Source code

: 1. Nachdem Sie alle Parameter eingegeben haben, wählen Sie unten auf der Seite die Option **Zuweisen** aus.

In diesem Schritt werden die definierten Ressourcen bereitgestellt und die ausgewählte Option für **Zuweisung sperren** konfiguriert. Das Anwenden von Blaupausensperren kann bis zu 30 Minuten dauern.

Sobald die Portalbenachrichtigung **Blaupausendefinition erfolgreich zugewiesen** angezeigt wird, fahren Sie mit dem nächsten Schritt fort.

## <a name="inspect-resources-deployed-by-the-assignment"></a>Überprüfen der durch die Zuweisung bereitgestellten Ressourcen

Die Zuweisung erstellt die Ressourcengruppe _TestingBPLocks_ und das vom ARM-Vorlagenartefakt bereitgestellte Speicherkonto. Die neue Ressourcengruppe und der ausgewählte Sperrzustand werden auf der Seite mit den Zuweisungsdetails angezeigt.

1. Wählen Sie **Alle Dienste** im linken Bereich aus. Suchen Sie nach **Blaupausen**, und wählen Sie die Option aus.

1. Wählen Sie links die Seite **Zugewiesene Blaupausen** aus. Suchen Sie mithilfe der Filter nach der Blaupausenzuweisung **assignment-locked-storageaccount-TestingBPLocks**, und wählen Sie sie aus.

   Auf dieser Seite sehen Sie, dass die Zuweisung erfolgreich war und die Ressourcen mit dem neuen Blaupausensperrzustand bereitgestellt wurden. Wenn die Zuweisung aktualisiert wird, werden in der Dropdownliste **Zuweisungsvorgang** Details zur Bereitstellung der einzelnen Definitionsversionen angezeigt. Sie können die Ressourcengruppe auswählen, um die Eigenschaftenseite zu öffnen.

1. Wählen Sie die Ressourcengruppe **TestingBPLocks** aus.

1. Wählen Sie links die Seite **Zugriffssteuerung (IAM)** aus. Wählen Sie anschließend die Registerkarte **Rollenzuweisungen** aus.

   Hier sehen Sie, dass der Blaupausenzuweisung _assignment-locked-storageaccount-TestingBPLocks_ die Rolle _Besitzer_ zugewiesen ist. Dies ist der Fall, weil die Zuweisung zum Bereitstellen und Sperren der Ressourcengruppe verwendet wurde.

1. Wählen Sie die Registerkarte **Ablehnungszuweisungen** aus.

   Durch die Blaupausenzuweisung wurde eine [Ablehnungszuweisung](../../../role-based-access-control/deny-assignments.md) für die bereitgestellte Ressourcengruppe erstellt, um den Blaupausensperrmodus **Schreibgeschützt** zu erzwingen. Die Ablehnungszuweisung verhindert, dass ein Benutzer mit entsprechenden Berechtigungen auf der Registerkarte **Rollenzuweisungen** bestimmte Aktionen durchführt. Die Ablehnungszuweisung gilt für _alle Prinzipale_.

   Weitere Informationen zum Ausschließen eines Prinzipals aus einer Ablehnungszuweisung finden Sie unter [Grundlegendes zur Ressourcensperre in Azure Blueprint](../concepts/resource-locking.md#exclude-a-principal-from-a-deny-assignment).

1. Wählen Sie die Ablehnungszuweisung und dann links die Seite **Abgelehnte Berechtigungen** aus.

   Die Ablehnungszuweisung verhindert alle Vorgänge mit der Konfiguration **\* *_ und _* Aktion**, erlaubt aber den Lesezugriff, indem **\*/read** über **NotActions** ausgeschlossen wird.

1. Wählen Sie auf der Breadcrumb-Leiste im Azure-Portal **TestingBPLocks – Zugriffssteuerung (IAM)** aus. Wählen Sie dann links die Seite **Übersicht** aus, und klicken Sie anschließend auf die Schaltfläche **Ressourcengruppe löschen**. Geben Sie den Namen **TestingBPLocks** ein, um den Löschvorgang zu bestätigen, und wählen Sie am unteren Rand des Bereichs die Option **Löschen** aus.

#####

Activity:
Exact repetition is required: return every record shown above.

Task answer:
Source code

: 1. Nachdem Sie alle Parameter eingegeben haben, wählen Sie unten auf der Seite die Option **Zuweisen** aus.

In diesem Schritt werden die definierten Ressourcen bereitgestellt und die ausgewählte Option für **Zuweisung sperren** konfiguriert. Das Anwenden von Blaupausensperren kann bis zu 30 Minuten dauern.

Sobald die Portalbenachrichtigung **Blaupausendefinition erfolgreich zugewiesen** angezeigt wird, fahren Sie mit dem nächsten Schritt fort.

## <a name="inspect-resources-deployed-by-the-assignment"></a>Überprüfen der durch die Zuweisung bereitgestellten Ressourcen

Die Zuweisung erstellt die Ressourcengruppe _TestingBPLocks_ und das vom ARM-Vorlagenartefakt bereitgestellte Speicherkonto. Die neue Ressourcengruppe und der ausgewählte Sperrzustand werden auf der Seite mit den Zuweisungsdetails angezeigt.

1. Wählen Sie **Alle Dienste** im linken Bereich aus. Suchen Sie nach **Blaupausen**, und wählen Sie die Option aus.

1. Wählen Sie links die Seite **Zugewiesene Blaupausen** aus. Suchen Sie mithilfe der Filter nach der Blaupausenzuweisung **assignment-locked-storageaccount-TestingBPLocks**, und wählen Sie sie aus.

   Auf dieser Seite sehen Sie, dass die Zuweisung erfolgreich war und die Ressourcen mit dem neuen Blaupausensperrzustand bereitgestellt wurden. Wenn die Zuweisung aktualisiert wird, werden in der Dropdownliste **Zuweisungsvorgang** Details zur Bereitstellung der einzelnen Definitionsversionen angezeigt. Sie können die Ressourcengruppe auswählen, um die Eigenschaftenseite zu öffnen.

1. Wählen Sie die Ressourcengruppe **TestingBPLocks** aus.

1. Wählen Sie links die Seite **Zugriffssteuerung (IAM)** aus. Wählen Sie anschließend die Registerkarte **Rollenzuweisungen** aus.

   Hier sehen Sie, dass der Blaupausenzuweisung _assignment-locked-storageaccount-TestingBPLocks_ die Rolle _Besitzer_ zugewiesen ist. Dies ist der Fall, weil die Zuweisung zum Bereitstellen und Sperren der Ressourcengruppe verwendet wurde.

1. Wählen Sie die Registerkarte **Ablehnungszuweisungen** aus.

   Durch die Blaupausenzuweisung wurde eine [Ablehnungszuweisung](../../../role-based-access-control/deny-assignments.md) für die bereitgestellte Ressourcengruppe erstellt, um den Blaupausensperrmodus **Schreibgeschützt** zu erzwingen. Die Ablehnungszuweisung verhindert, dass ein Benutzer mit entsprechenden Berechtigungen auf der Registerkarte **Rollenzuweisungen** bestimmte Aktionen durchführt. Die Ablehnungszuweisung gilt für _alle Prinzipale_.

   Weitere Informationen zum Ausschließen eines Prinzipals aus einer Ablehnungszuweisung finden Sie unter [Grundlegendes zur Ressourcensperre in Azure Blueprint](../concepts/resource-locking.md#exclude-a-principal-from-a-deny-assignment).

1. Wählen Sie die Ablehnungszuweisung und dann links die Seite **Abgelehnte Berechtigungen** aus.

   Die Ablehnungszuweisung verhindert alle Vorgänge mit der Konfiguration **\* *_ und _* Aktion**, erlaubt aber den Lesezugriff, indem **\*/read** über **NotActions** ausgeschlossen wird.

1. Wählen Sie auf der Breadcrumb-Leiste im Azure-Portal **TestingBPLocks – Zugriffssteuerung (IAM)** aus. Wählen Sie dann links die Seite **Übersicht** aus, und klicken Sie anschließend auf die Schaltfläche **Ressourcengruppe löschen**. Geben Sie den Namen **TestingBPLocks** ein, um den Löschvorgang zu bestätigen, und wählen Sie am unteren Rand des Bereichs die Option **Löschen** aus.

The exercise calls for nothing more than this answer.